Published in The Lancet Oncology, the study analyzed the scans of 80,000 Swedish women with a moderate hereditary risk of breast cancer who had undergone a mammogram between April 2021 and July 2022. Half of these scans were read by AI and then a radiologist to double-check the findings. The second group of scans was read by two researchers without the help of AI. (Currently, the standard of care across Europe is to have two radiologists analyze a scan before diagnosing a patient with breast cancer.)
The study showed that the AI group detected cancer in 6 out of every 1,000 scans, while the radiologists detected cancer in 5 per 1,000 scans. In other words, AI found 20 percent more cancers than the highly-trained radiologists.
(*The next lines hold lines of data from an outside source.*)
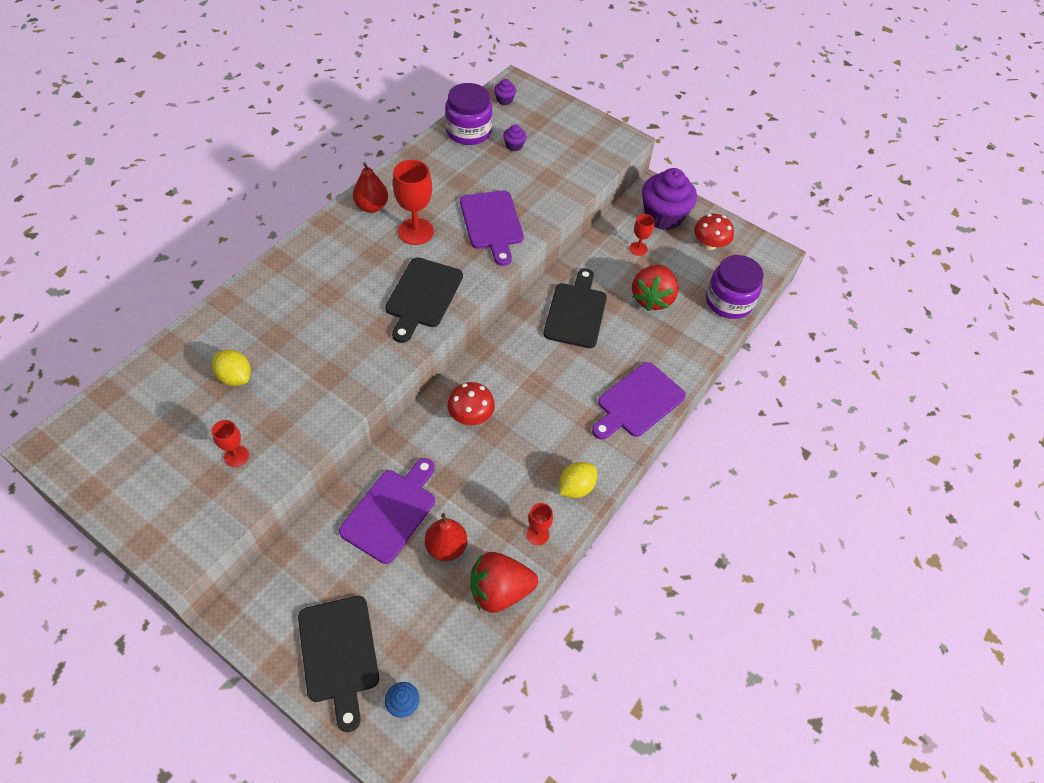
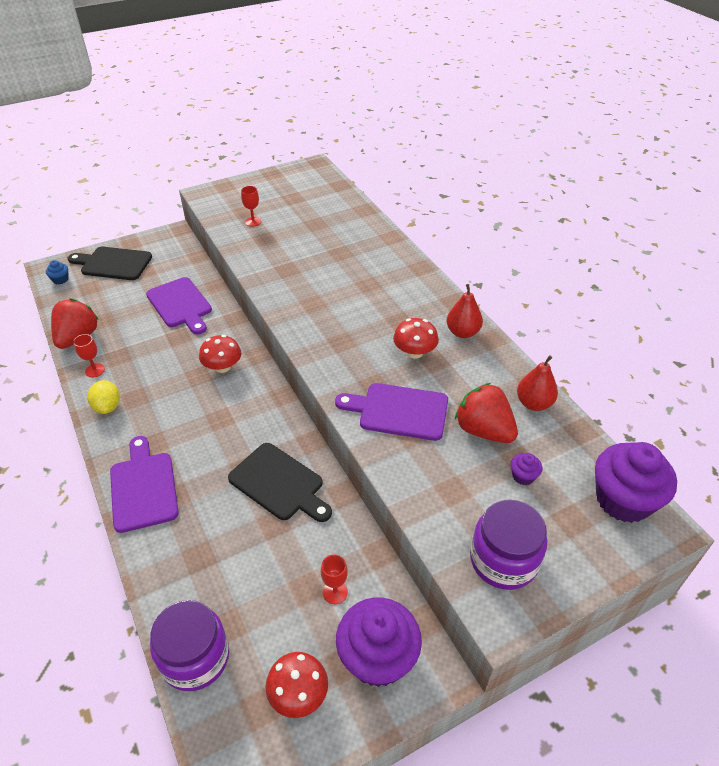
camera: 120 degrees right, 10 degrees down
(235, 377) = (316, 230): yellow lemon -> none
(415, 231) = (414, 352): red goblet -> red mushroom
(422, 296) = (332, 335): black cutting board -> none
(446, 547) = (131, 322): red pear -> red pear (534, 403)
(468, 131) = (562, 440): purple jar -> purple jar (503, 560)
(504, 100) = (623, 500): purple cupcake -> purple cupcake, size x2.38
(652, 298) = (253, 567): red strawberry -> red strawberry (483, 430)

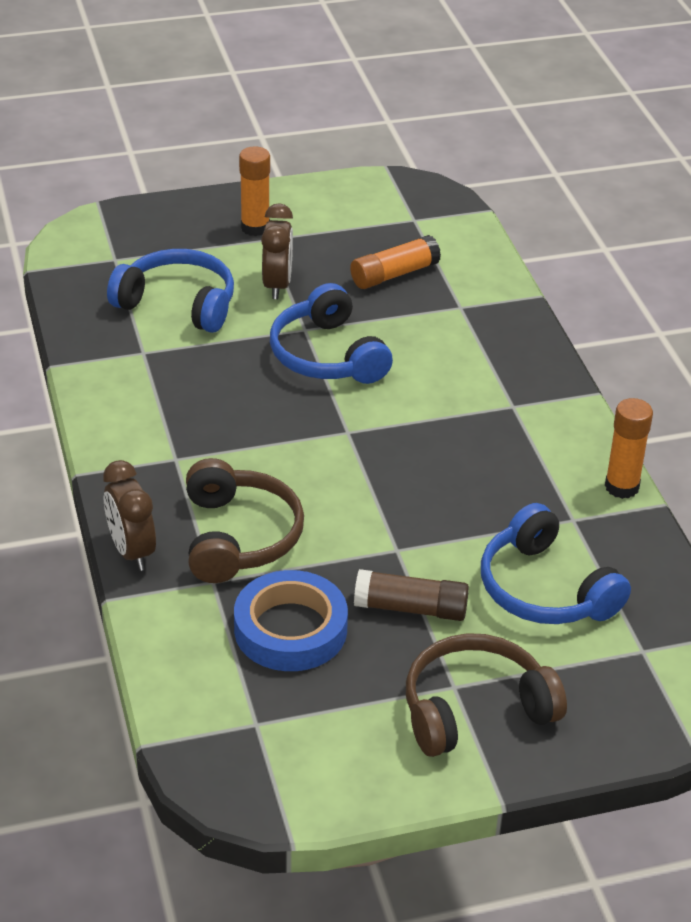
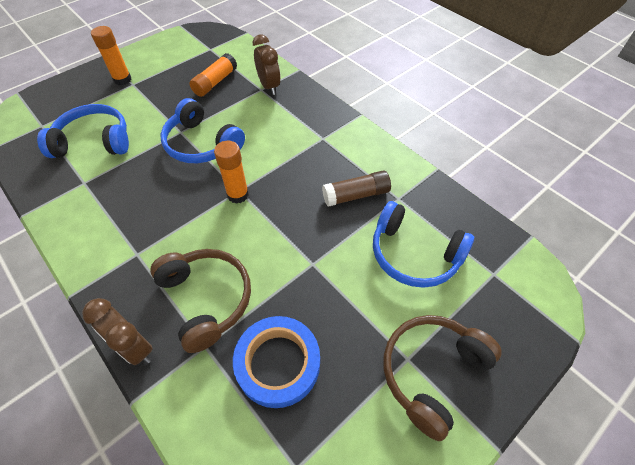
camera: 25 degrees left, 15 degrees up
(277, 285) = (151, 110): brown clock -> brown clock (269, 86)
(411, 608) = (346, 306): brown glue stick -> brown glue stick (356, 195)
(621, 487) = (410, 166): orange glue stick -> orange glue stick (238, 195)

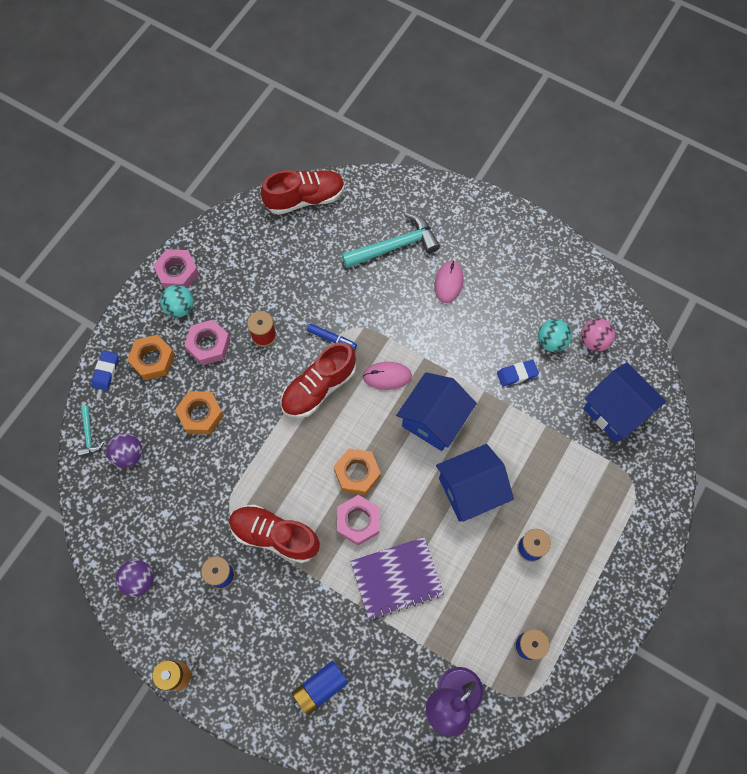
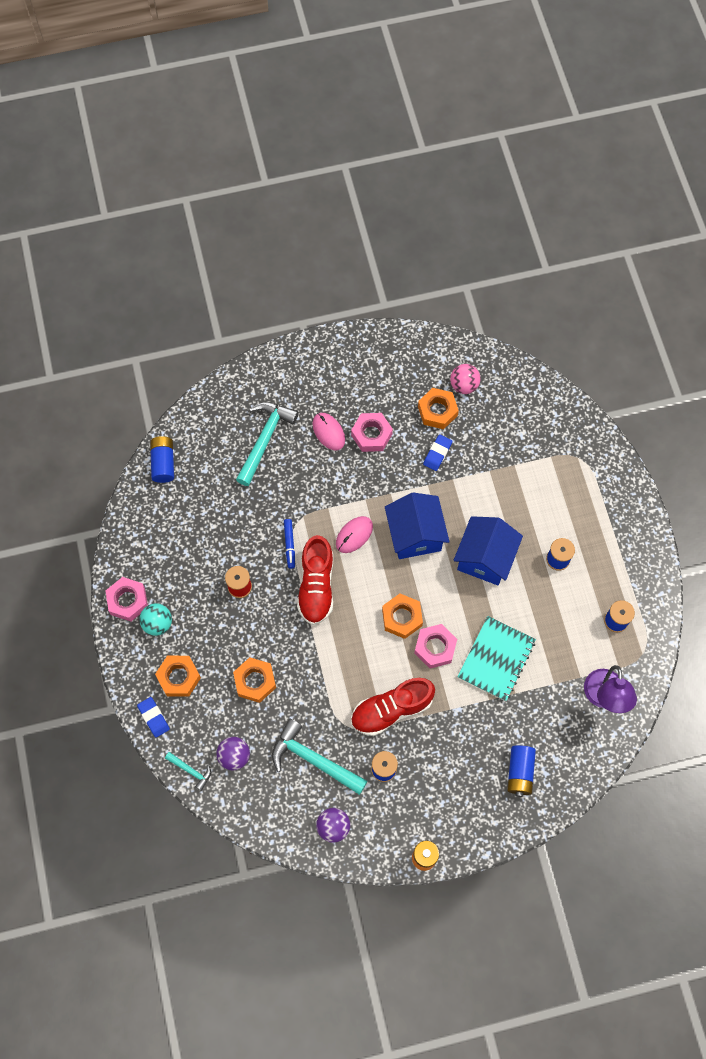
camera: 45 degrees left, 0 degrees up
(179, 514) = (313, 759): none -> turquoise hammer
(208, 345) = (207, 630): pink nut -> pink nut (371, 435)
(305, 199) = (163, 463): red shoe -> blue battery
(331, 339) = (289, 545): blue marker -> blue marker turned 105 degrees clockwise
(396, 578) = (496, 659): purple notebook -> turquoise notebook
(551, 342) = (437, 411): turquoise ball -> orange nut
(615, 411) = (523, 420): blue house -> none

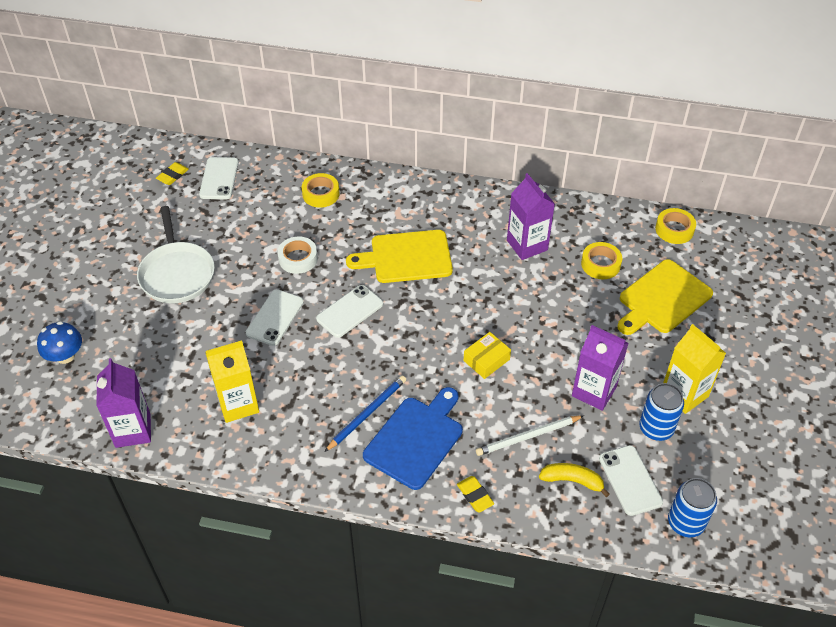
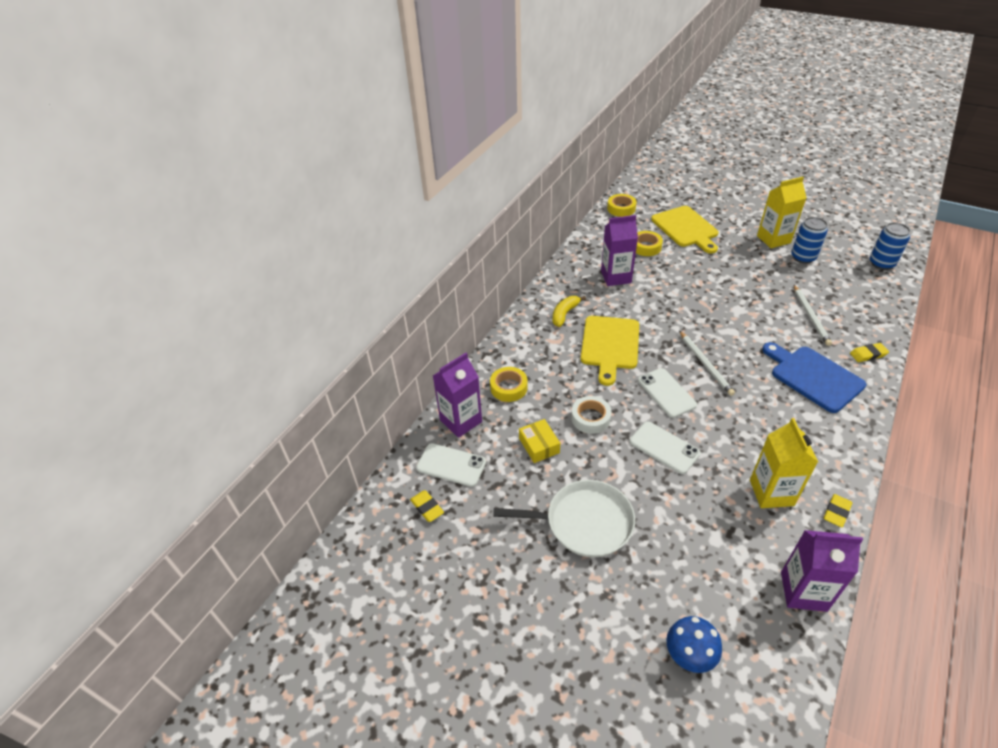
camera: 70 degrees left, 5 degrees down
(225, 457) = (836, 512): none -> yellow eraser
(367, 413) = (786, 401): blue pencil -> none
(404, 340) = (705, 364): none -> white pencil
(486, 360) = (733, 322): yellow box -> yellow box (539, 445)
(572, 481) = (850, 304): yellow banana -> yellow banana (564, 314)
(594, 391) = (768, 276): purple carton -> purple carton (461, 421)
(630, 480) = (848, 278): white phone -> none

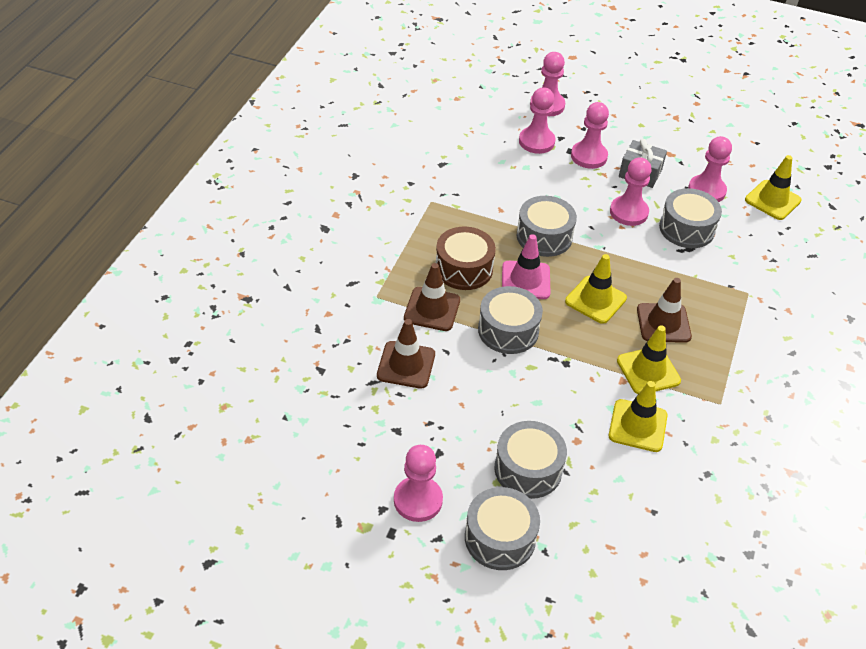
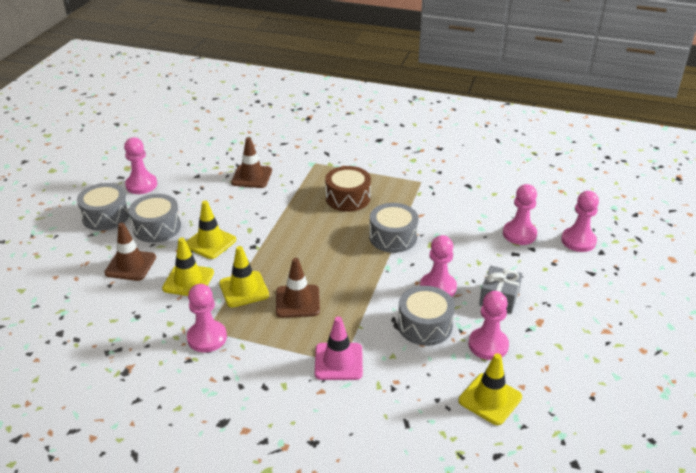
camera: 90 degrees right, 10 degrees down
(432, 309) = (304, 185): brown traffic cone -> brown traffic cone (130, 265)
(508, 330) = (285, 219): grey drum -> none
(525, 280) = (339, 227): pink traffic cone -> pink traffic cone (338, 361)
(589, 156) = (511, 265): pink pawn -> pink pawn (207, 338)
(595, 300) = (322, 263): yellow traffic cone -> yellow traffic cone (210, 242)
Scientists have been using MRI images (like the ones pictured here) to train artificial intelligence to detect cancers earlier and with more accuracy. Here, MIT's AI system, MIRAI, looks for patterns in a patient's mammograms to detect breast cancer earlier than ever before. news.mit.edu
But even though the AI was better able to pinpoint cancer on an image, it doesn’t mean radiologists will soon be out of a job. Dr. Laura Heacock, a breast radiologist at NYU, said in an interview with CNN that radiologists do much more than simply screening mammograms, and that even well-trained technology can make errors. “These tools work best when paired with highly-trained radiologists who make the final call on your mammogram. Think of it as a tool like a stethoscope for a cardiologist.”
AI is still an emerging technology, but more and more doctors are using them to detect different cancers. For example, researchers at MIT have developed a program called MIRAI, which looks at patterns in patient mammograms across a series of scans and uses an algorithm to model a patient's risk of developing breast cancer over time. The program was "trained" with more than 200,000 breast imaging scans from Massachusetts General Hospital and has been tested on over 100,000 women in different hospitals across the world. According to MIT, MIRAI "has been shown to be more accurate in predicting the risk for developing breast cancer in the short term (over a 3-year period) compared to traditional tools." It has also been able to detect breast cancer up to five years before a patient receives a diagnosis.
The challenges for cancer-detecting AI tools now is not just accuracy. AI tools are also being challenged to perform consistently well across different ages, races, and breast density profiles, particularly given the increased risks that different women face. For example, Black women are 42 percent more likely than white women to die from breast cancer, despite having nearly the same rates of breast cancer as white women. Recently, an FDA-approved AI device for screening breast cancer has come under fire for wrongly detecting cancer in Black patients significantly more often than white patients.
As AI technology improves, radiologists will be able to accurately scan a more diverse set of patients at a larger volume than ever before, potentially saving more lives than ever.